Selectmen decided not to cite Mr. Shai, but noted that it would happen in the future if the violations continued.

“Hopefully everybody learns from this, and going forward we don’t get any more of these incident reports,” selectman Arthur Smadbeck said. “If we get any more reports, we will hold a hearing to suspend the license.”

Mr. Shai said he likely would be closing the restaurant for the season in about a week because of a variety of factors, including difficulty in complying with regulations.

Mr. Poole said the board of health also has the power to issue monetary fines for restaurants that require frequent service by health agents, indicating that police reports can lead to financial consequences for restaurants as well.

“It’s been a long summer here,” the health agent concluded.

In other business Tuesday, shellfish constable Paul Bagnall informed selectmen that oyster farmer Liam Cosgrove was interested in applying for a year-round shellfish license to farm oysters in Middle Flats off Eel Pond.

The area was approved for aquaculture approximately five years ago, and is currently used as a second option for Katama Bay oyster farmers who want to hedge against the possibility of a harmful bacteria outbreak. There are 10 lots, according to Mr.
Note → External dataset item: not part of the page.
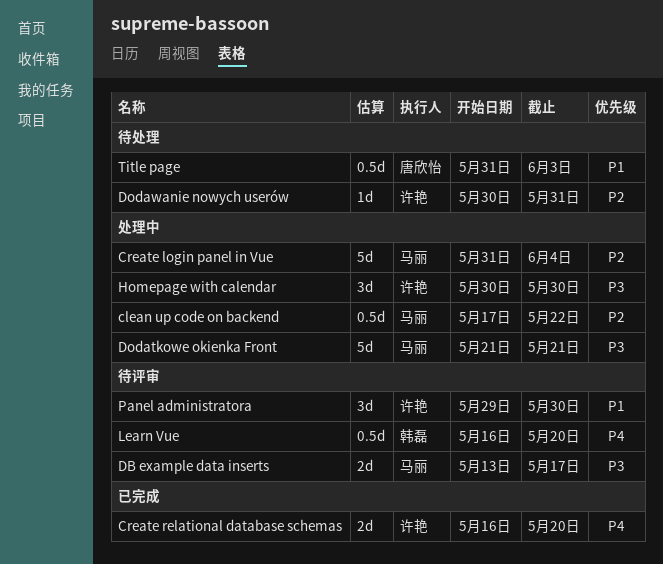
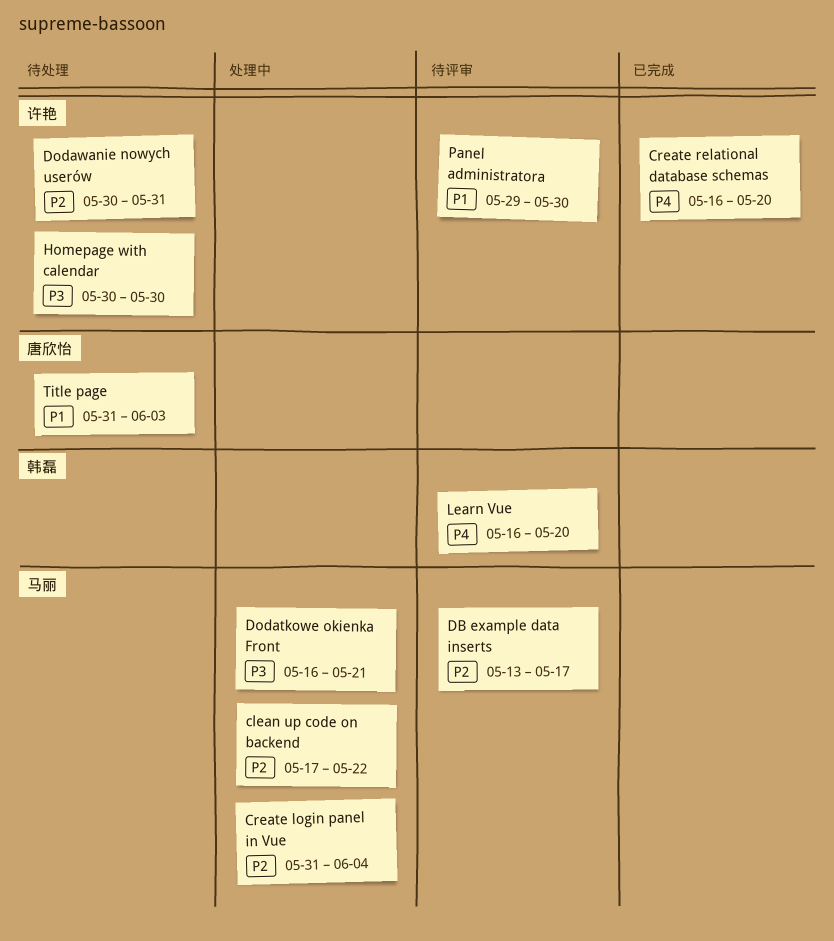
DB example data inserts, priority: P3 -> P2
Dodatkowe okienka Front, start: May 21 -> May 16
Homepage with calendar, status: 处理中 -> 待处理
Bagnall, about six of which are in use.

Mr. Bagnall noted that when lots in the area were originally advertised, it was widely assumed that they would be used as a pasture ground for Katama Bay farmers, and that letting someone use the lot year-round could constitute a change of use that requires further advertisement.

But at the meeting Tuesday, Mr. Bagnall and selectmen decided the area had been adequately advertised and that they would move ahead with Mr. Cosgrove’s request when he applied for the aquaculture license.

“I think that we have advertised it well,” Mr. Bagnall said. “The shellfish committee is in favor of [Mr. Cosgrove] trying.”

Selectmen concluded the meeting by voting to go into executive session to discuss litigation regarding the Yellow House property at 66 Main street in Edgartown.